* _Work order_:
Please return all lines of the data below containing the string "left".

* _Data supplied_:
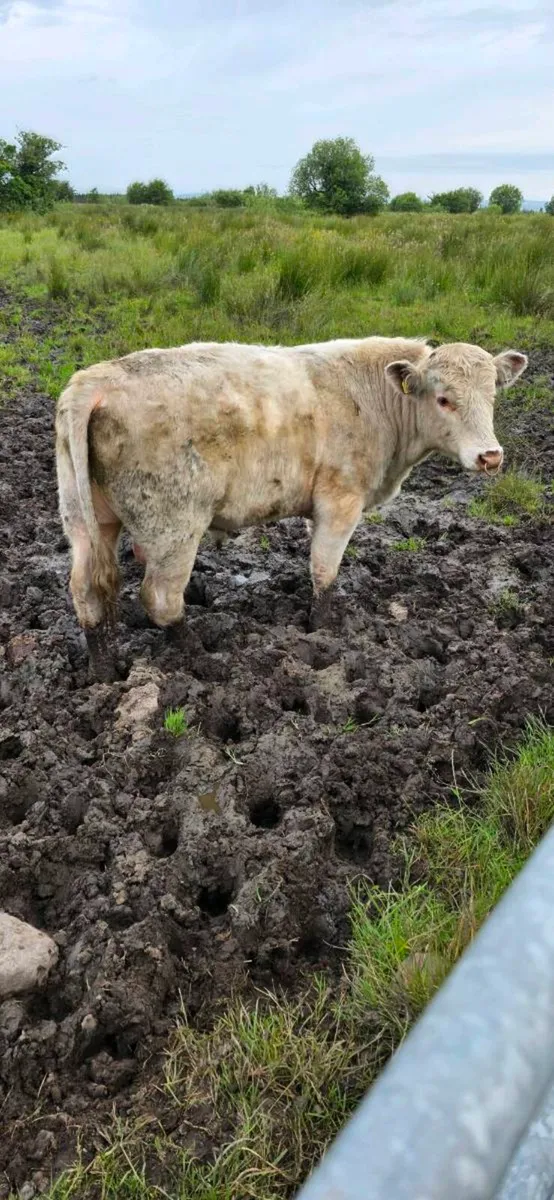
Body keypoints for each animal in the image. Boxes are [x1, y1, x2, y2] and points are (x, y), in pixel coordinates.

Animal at [55, 336, 527, 679]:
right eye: (444, 399)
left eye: (492, 396)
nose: (490, 456)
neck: (371, 399)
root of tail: (99, 379)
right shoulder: (340, 500)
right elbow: (324, 569)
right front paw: (322, 629)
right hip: (175, 526)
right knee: (160, 598)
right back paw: (198, 653)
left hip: (85, 519)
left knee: (87, 592)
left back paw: (103, 670)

* _Your solution_:
left eye: (492, 396)
left hip: (85, 519)
left knee: (87, 592)
left back paw: (103, 670)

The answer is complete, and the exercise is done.